Short exercise: Copy out every line in the records below that contains the string "indicated", with the case matching.
::: Data for processing
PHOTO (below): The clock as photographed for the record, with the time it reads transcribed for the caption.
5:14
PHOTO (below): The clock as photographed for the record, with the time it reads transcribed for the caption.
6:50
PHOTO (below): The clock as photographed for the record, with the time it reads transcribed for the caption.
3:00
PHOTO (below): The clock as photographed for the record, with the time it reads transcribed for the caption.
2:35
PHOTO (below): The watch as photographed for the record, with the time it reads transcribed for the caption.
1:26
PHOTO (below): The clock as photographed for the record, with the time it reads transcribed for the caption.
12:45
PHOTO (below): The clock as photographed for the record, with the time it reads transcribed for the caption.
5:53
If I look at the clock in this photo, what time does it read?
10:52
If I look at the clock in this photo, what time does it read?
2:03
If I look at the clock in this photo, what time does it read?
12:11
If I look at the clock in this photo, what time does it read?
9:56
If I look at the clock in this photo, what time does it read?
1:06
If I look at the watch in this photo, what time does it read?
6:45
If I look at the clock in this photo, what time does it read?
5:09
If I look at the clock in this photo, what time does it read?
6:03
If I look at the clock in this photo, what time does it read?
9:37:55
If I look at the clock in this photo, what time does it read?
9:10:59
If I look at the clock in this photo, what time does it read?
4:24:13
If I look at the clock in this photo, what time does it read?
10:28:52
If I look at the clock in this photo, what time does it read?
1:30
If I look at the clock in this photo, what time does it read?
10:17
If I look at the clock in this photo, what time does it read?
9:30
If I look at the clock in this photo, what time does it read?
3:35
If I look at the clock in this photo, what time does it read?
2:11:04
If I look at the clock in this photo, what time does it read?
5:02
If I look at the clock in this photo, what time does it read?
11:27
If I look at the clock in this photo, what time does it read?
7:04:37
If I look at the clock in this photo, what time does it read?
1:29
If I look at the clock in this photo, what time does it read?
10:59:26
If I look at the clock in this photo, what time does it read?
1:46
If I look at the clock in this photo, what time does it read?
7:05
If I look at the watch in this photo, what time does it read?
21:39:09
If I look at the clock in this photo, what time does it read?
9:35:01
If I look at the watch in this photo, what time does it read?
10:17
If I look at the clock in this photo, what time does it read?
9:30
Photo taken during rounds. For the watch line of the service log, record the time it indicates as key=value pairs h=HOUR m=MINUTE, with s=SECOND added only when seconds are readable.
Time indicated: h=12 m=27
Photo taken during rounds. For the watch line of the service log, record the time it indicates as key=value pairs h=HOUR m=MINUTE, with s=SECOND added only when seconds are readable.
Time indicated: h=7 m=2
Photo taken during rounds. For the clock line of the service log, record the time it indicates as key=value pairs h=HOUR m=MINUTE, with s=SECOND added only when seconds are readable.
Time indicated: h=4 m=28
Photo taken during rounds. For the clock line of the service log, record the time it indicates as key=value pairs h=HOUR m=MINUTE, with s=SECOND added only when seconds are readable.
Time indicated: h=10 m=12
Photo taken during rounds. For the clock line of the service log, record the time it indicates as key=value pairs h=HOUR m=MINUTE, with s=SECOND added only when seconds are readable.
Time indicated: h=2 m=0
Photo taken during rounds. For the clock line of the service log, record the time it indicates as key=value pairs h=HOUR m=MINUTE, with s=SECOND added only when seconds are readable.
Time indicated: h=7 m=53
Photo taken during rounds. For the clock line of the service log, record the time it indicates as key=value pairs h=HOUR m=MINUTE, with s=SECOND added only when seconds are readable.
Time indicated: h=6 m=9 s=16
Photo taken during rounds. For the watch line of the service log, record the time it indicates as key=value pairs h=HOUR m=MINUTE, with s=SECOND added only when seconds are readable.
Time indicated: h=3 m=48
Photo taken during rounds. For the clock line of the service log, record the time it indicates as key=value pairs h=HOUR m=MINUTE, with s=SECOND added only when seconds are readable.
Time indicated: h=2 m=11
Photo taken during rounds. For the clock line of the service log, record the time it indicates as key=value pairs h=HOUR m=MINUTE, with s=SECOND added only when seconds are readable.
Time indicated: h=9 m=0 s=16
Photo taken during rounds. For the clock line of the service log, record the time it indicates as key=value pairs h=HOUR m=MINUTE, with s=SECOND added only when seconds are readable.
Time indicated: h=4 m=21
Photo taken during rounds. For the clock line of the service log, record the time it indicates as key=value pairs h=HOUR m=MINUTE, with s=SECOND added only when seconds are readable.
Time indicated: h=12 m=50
::::::
Answer for this exercise:
Time indicated: h=12 m=27
Time indicated: h=7 m=2
Time indicated: h=4 m=28
Time indicated: h=10 m=12
Time indicated: h=2 m=0
Time indicated: h=7 m=53
Time indicated: h=6 m=9 s=16
Time indicated: h=3 m=48
Time indicated: h=2 m=11
Time indicated: h=9 m=0 s=16
Time indicated: h=4 m=21
Time indicated: h=12 m=50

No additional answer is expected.